→ Exercise requirements:
Reproduce every record below exactly, without the pictures.

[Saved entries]
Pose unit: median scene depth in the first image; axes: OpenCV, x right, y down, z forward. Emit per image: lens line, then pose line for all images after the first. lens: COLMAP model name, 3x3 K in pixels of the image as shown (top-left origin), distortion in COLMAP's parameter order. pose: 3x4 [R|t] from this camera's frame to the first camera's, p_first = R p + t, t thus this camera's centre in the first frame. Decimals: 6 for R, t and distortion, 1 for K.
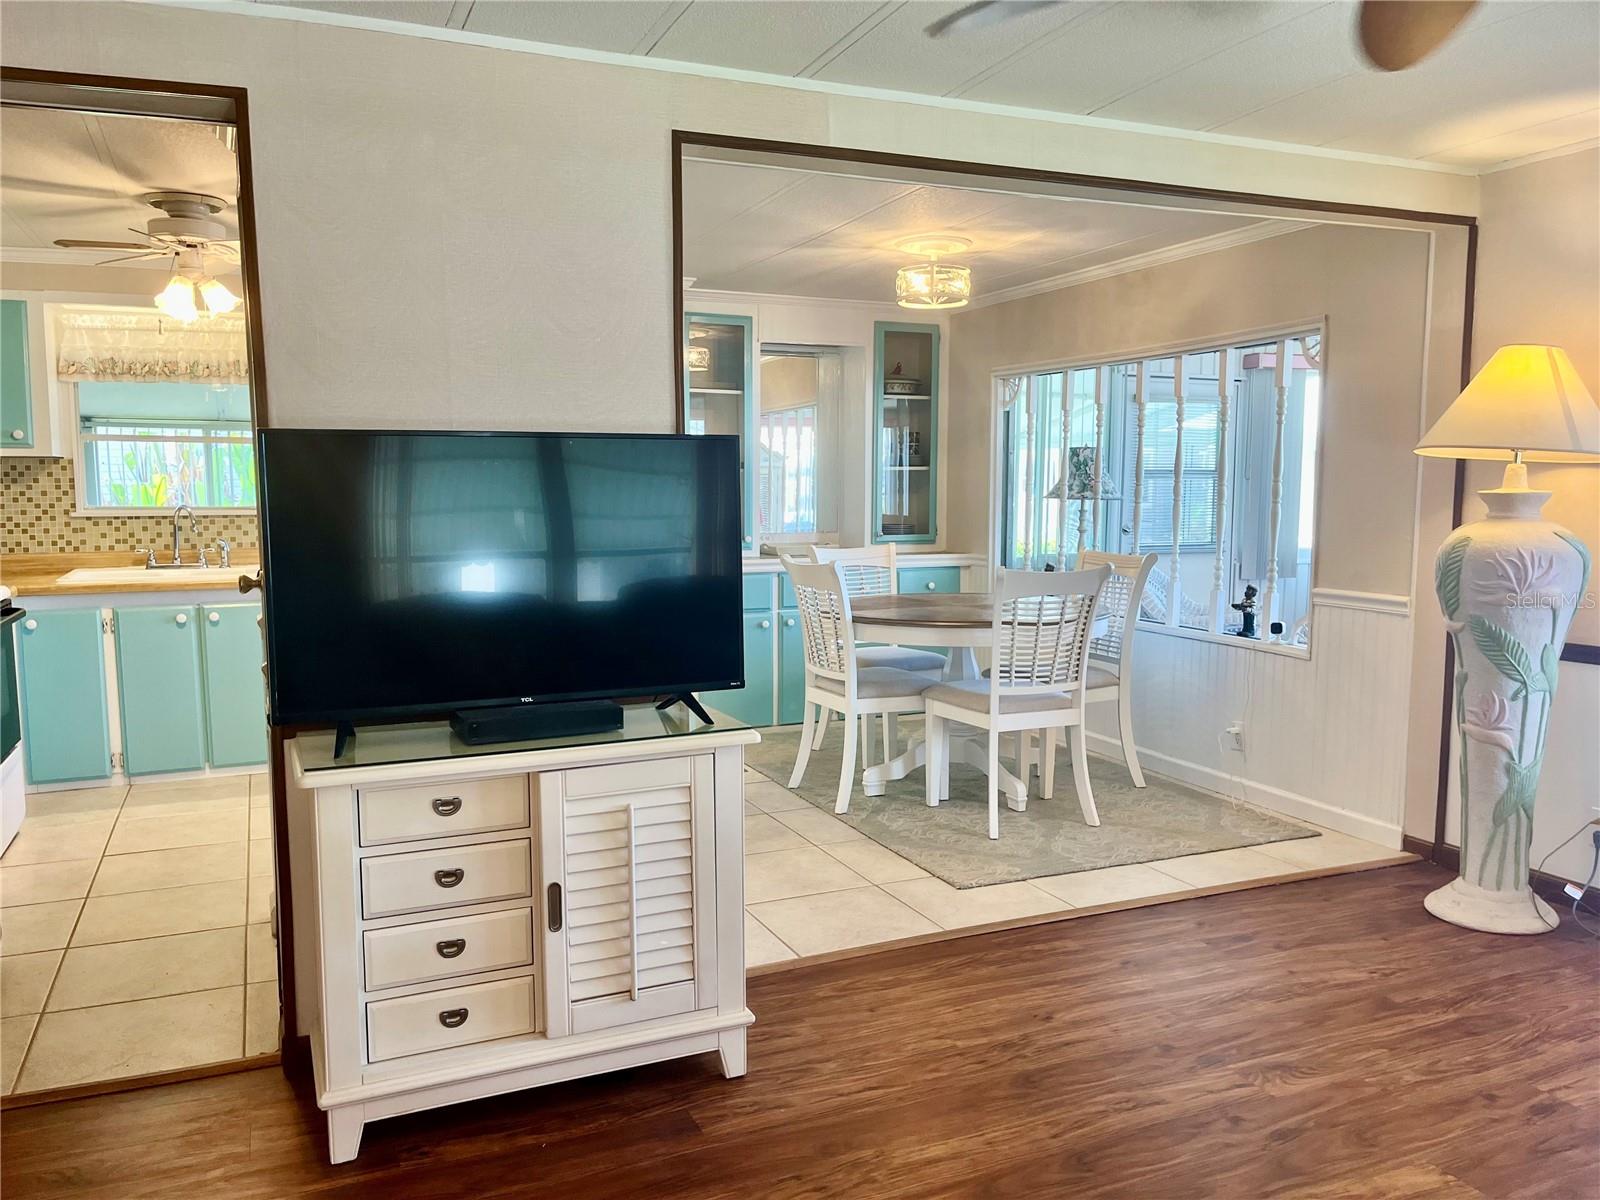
lens RADIAL K [[1217.9, 0, 792.7], [0, 1217.9, 608.8], [0, 0, 1]] dist [0.036432, -0.058102]
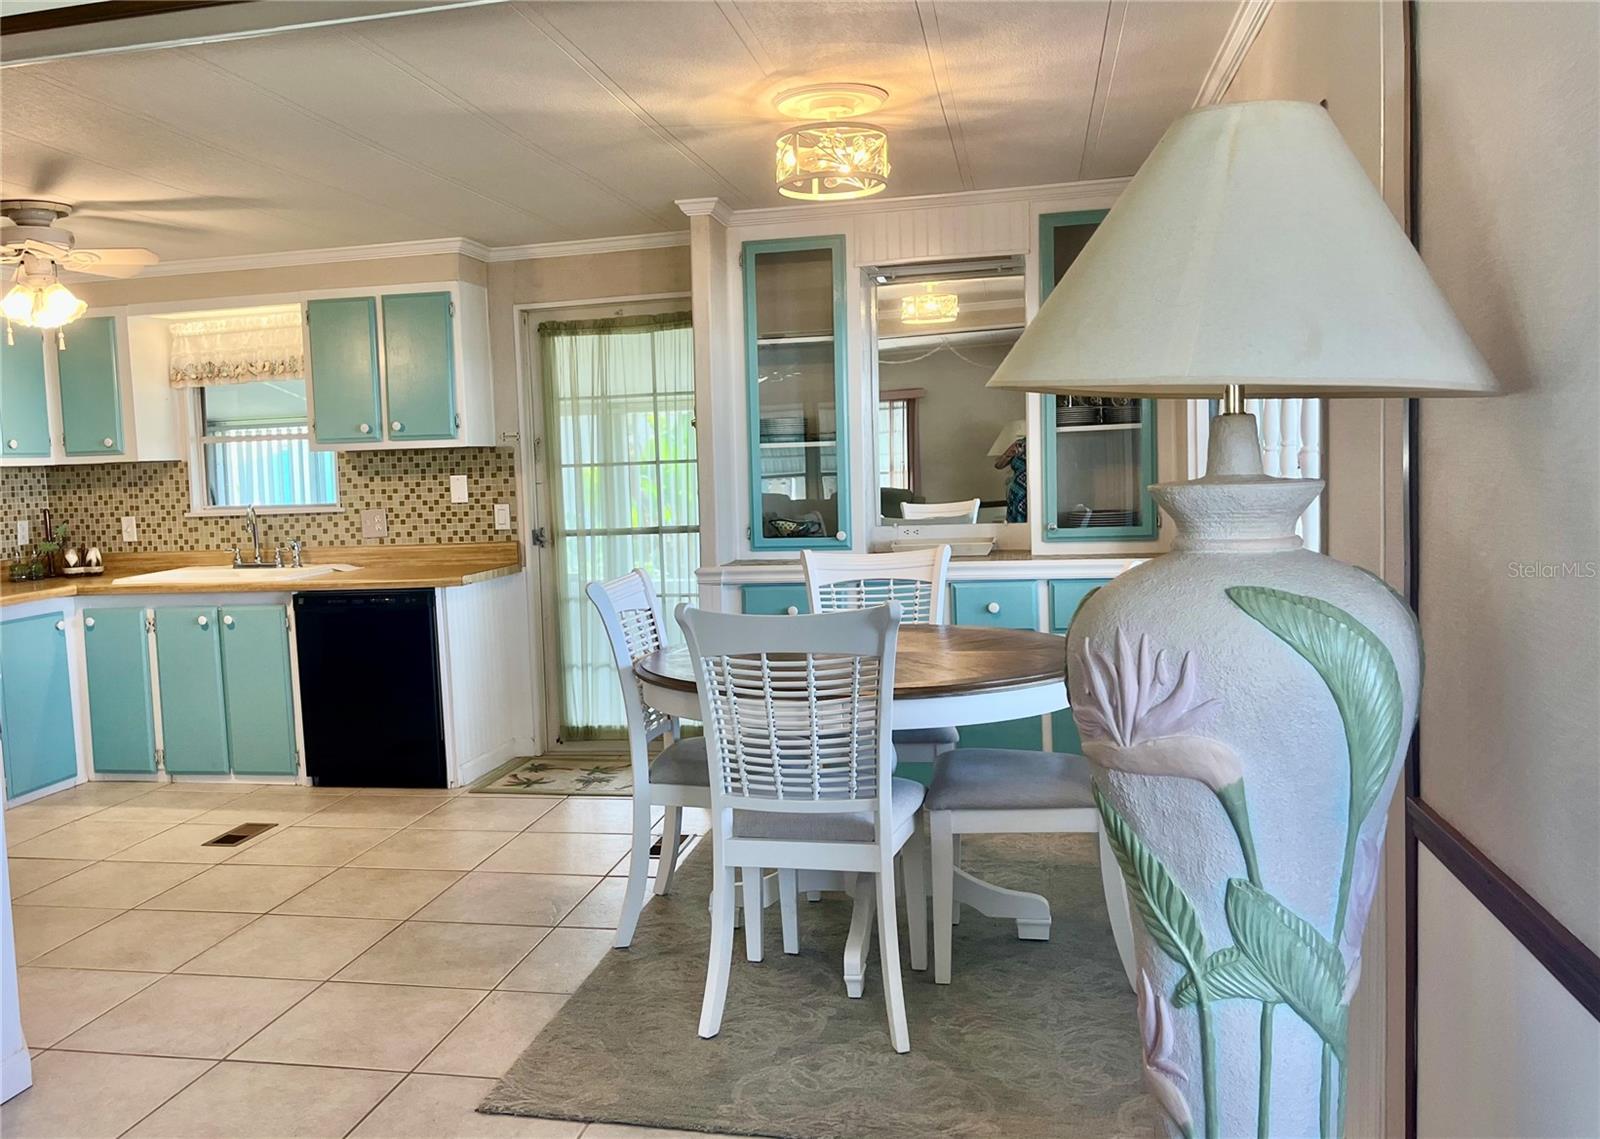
lens RADIAL K [[1351.2, 0, 704.9], [0, 1351.2, 558.4], [0, 0, 1]] dist [0.030449, -0.029399]
pose [[0.794797, 0.013288, -0.606730, 0.489981], [-0.023507, 0.999684, -0.008899, -0.042398], [0.606420, 0.021336, 0.794858, 0.370718]]
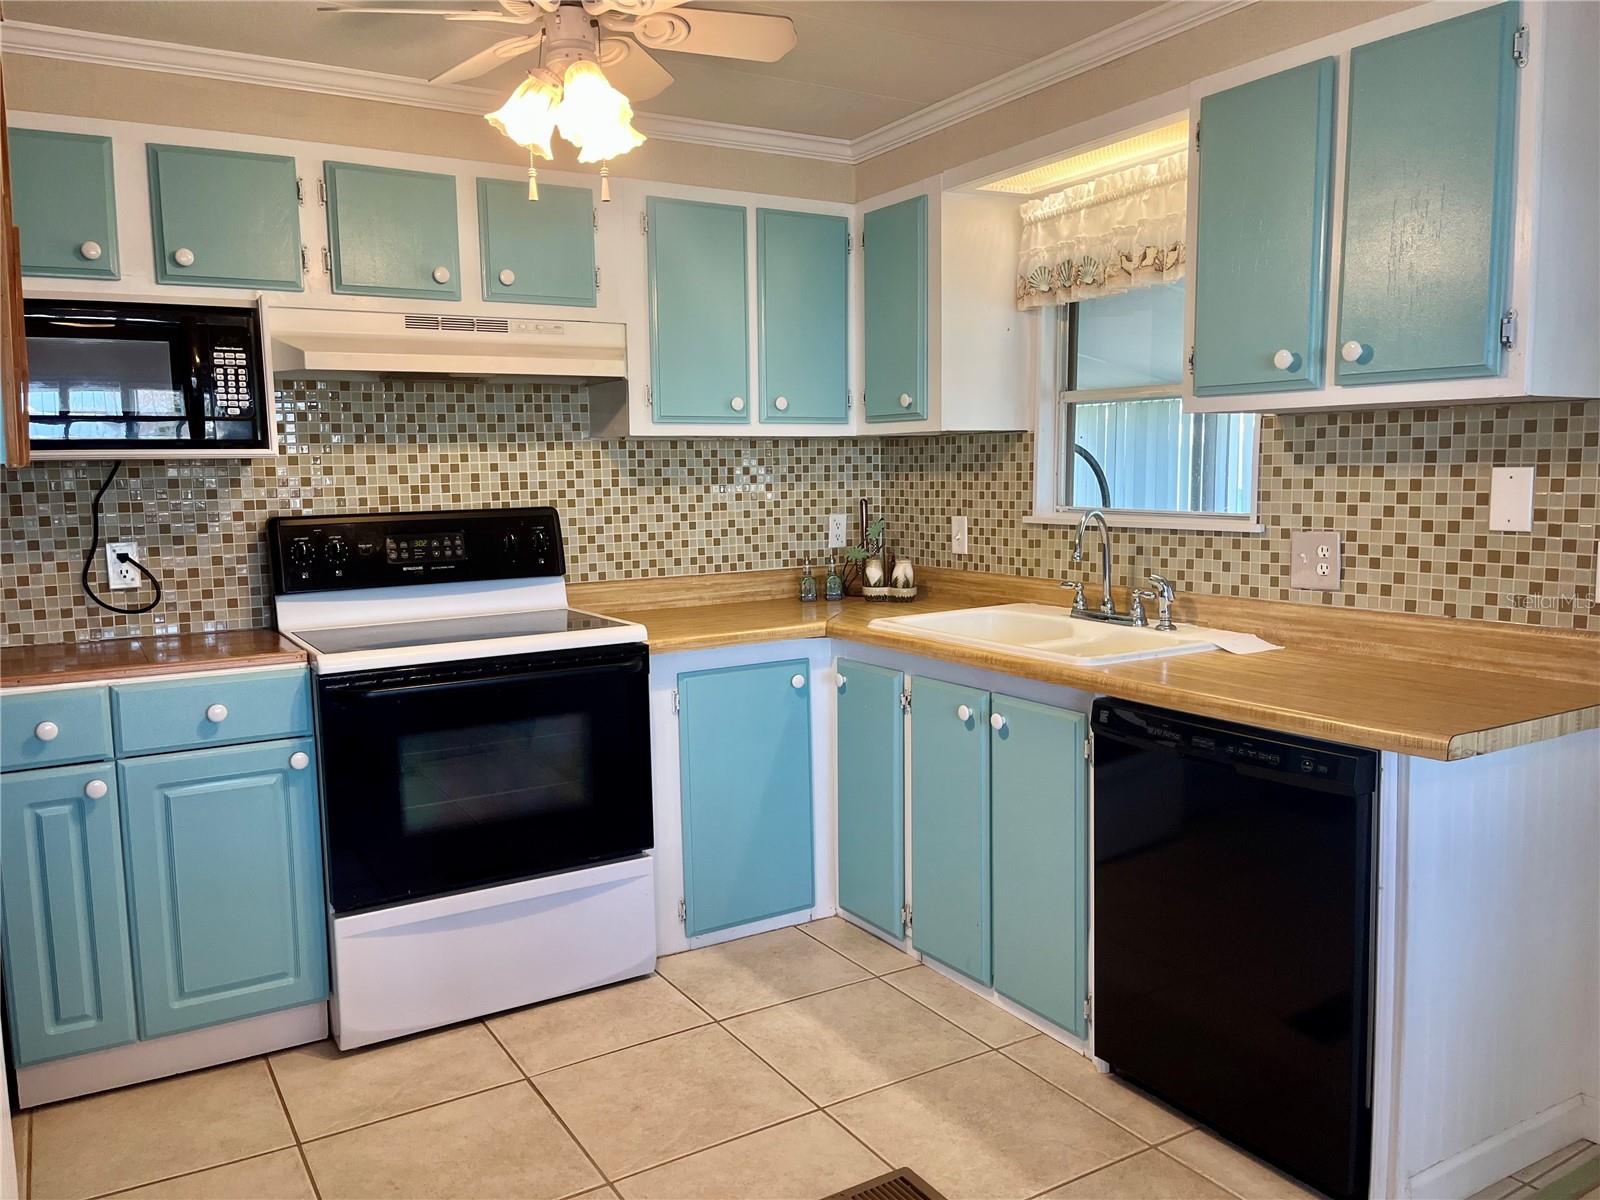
lens RADIAL K [[1217.9, 0, 804.0], [0, 1217.9, 601.8], [0, 0, 1]] dist [0.036432, -0.058102]
pose [[0.138253, 0.105780, -0.984732, 0.035037], [-0.090378, 0.991479, 0.093816, -0.088369], [0.986265, 0.076028, 0.146636, 0.839110]]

→ Result:
Pose unit: median scene depth in the first image; axes: OpenCV, x right, y down, z forward. Emit per image: lens line, then pose line for all images after the first. lens: COLMAP model name, 3x3 K in pixels of the image as shown (top-left origin), distortion in COLMAP's parameter order. pose: 3x4 [R|t] from this camera's frame to the first camera's, p_first = R p + t, t thus this camera's centre in the first frame. Decimals: 6 for R, t and distortion, 1 for K.
lens RADIAL K [[1217.9, 0, 792.7], [0, 1217.9, 608.8], [0, 0, 1]] dist [0.036432, -0.058102]
lens RADIAL K [[1351.2, 0, 704.9], [0, 1351.2, 558.4], [0, 0, 1]] dist [0.030449, -0.029399]
pose [[0.794797, 0.013288, -0.606730, 0.489981], [-0.023507, 0.999684, -0.008899, -0.042398], [0.606420, 0.021336, 0.794858, 0.370718]]
lens RADIAL K [[1217.9, 0, 804.0], [0, 1217.9, 601.8], [0, 0, 1]] dist [0.036432, -0.058102]
pose [[0.138253, 0.105780, -0.984732, 0.035037], [-0.090378, 0.991479, 0.093816, -0.088369], [0.986265, 0.076028, 0.146636, 0.839110]]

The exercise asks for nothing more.